## SUPPLIED MATERIAL
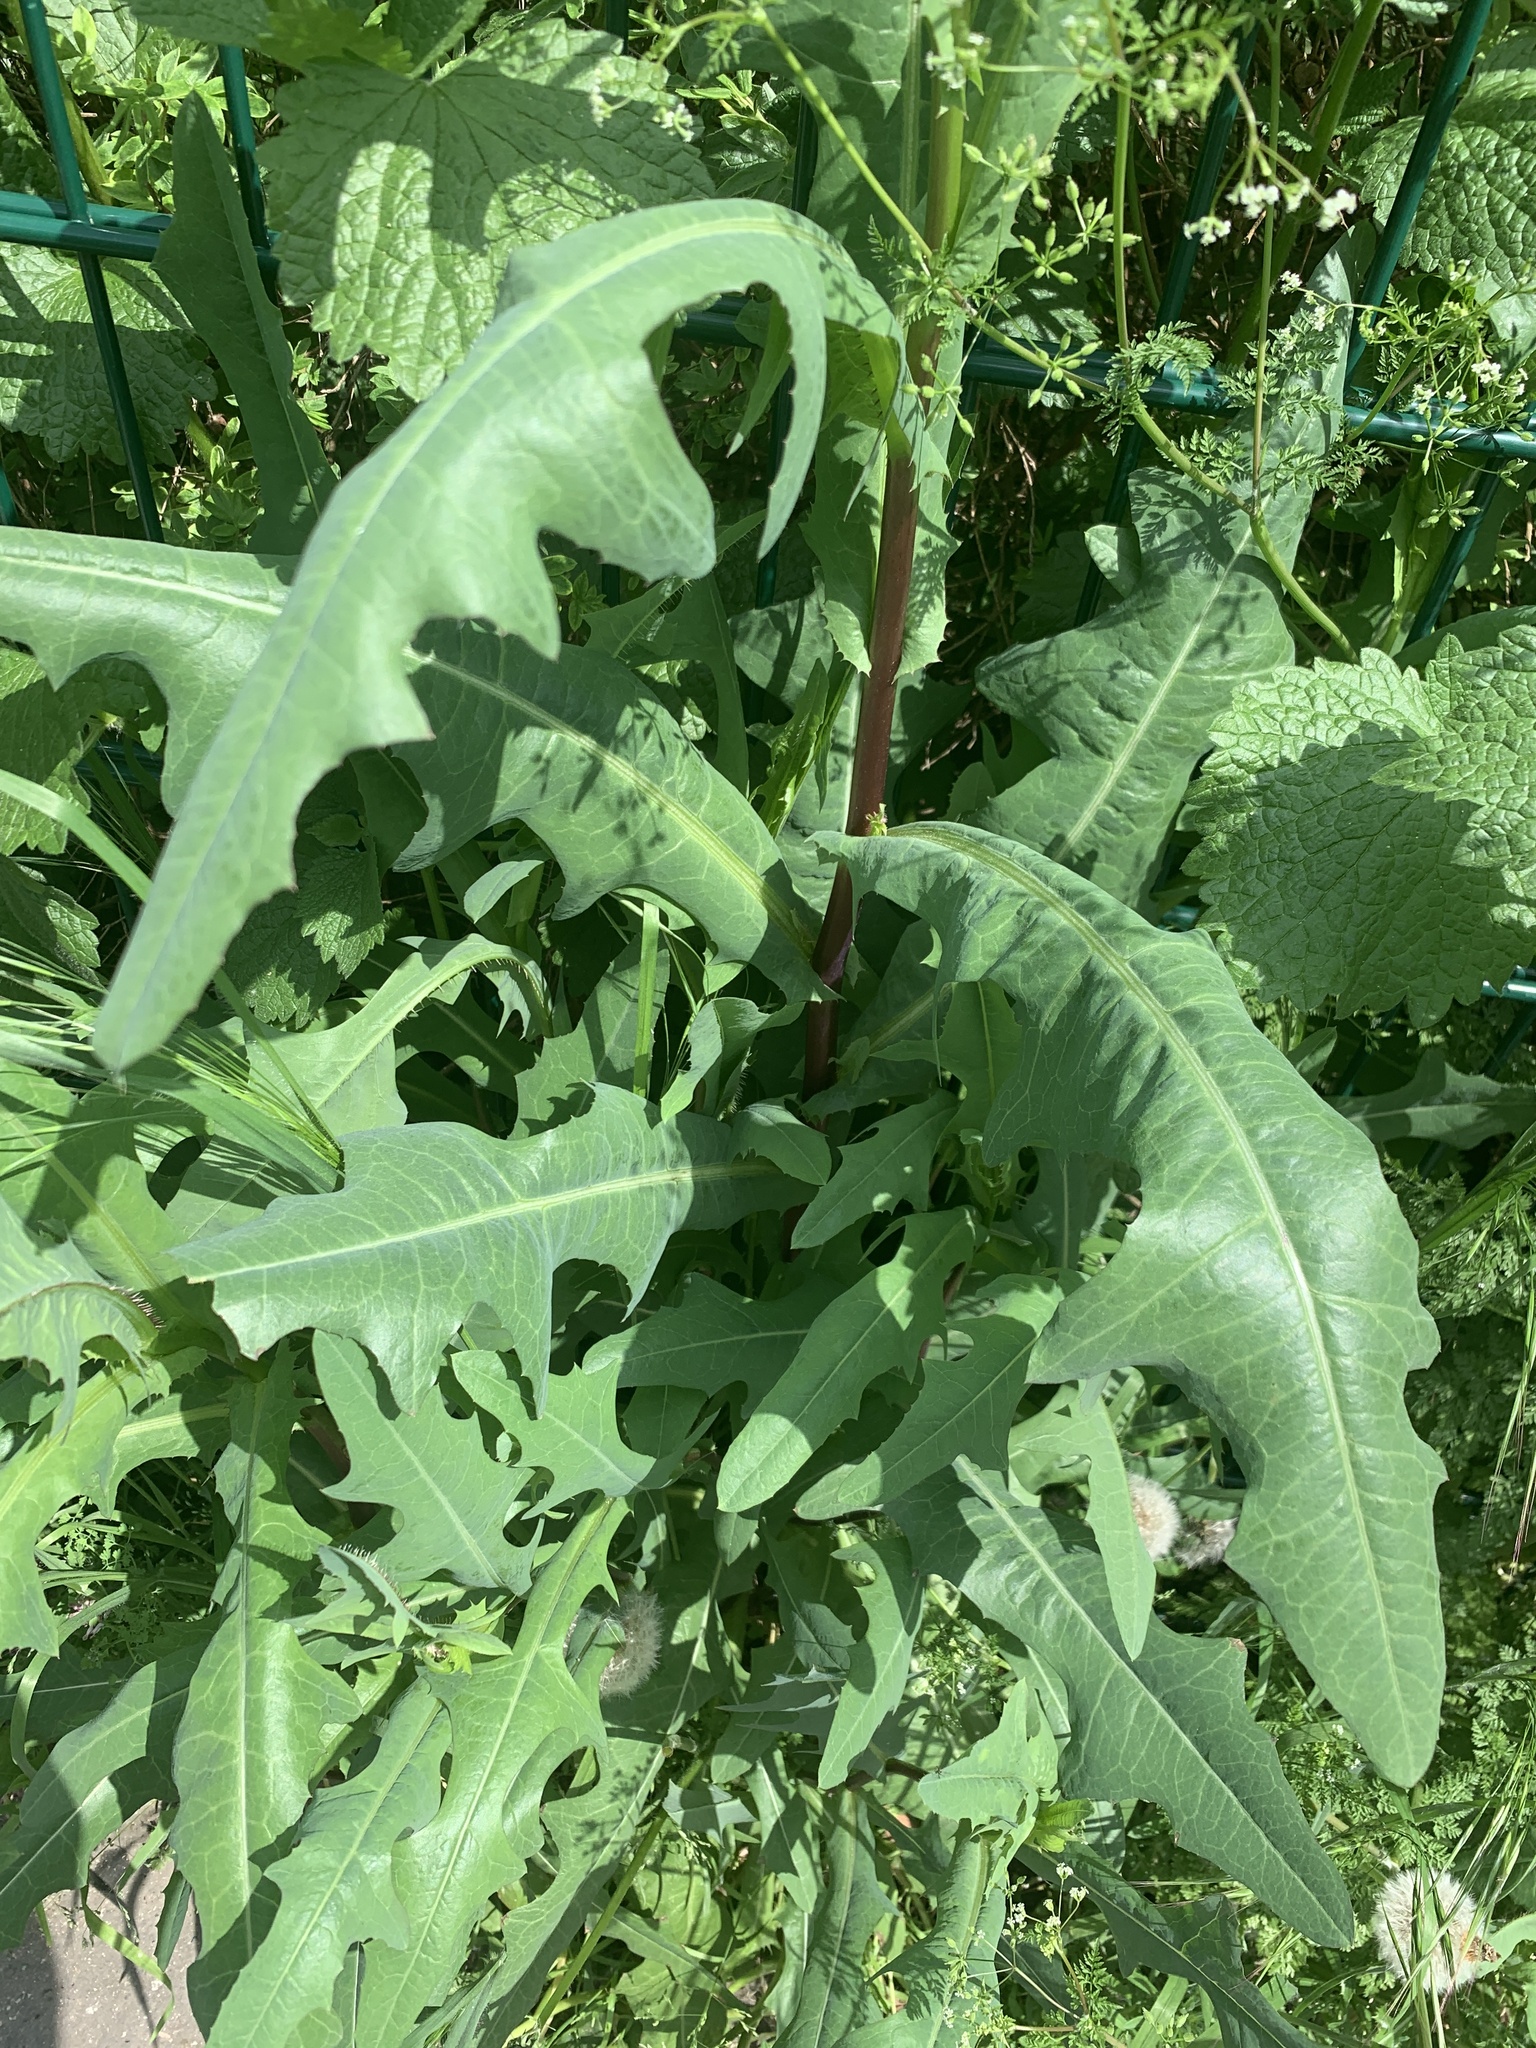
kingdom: Plantae
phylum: Tracheophyta
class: Magnoliopsida
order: Asterales
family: Asteraceae
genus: Lactuca
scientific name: Lactuca serriola
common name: Prickly lettuce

## WHAT IS NEEDED
Copy out every line of text from the items above word for word, and leave the pictures out.

## EXPECTED ANSWER
kingdom: Plantae
phylum: Tracheophyta
class: Magnoliopsida
order: Asterales
family: Asteraceae
genus: Lactuca
scientific name: Lactuca serriola
common name: Prickly lettuce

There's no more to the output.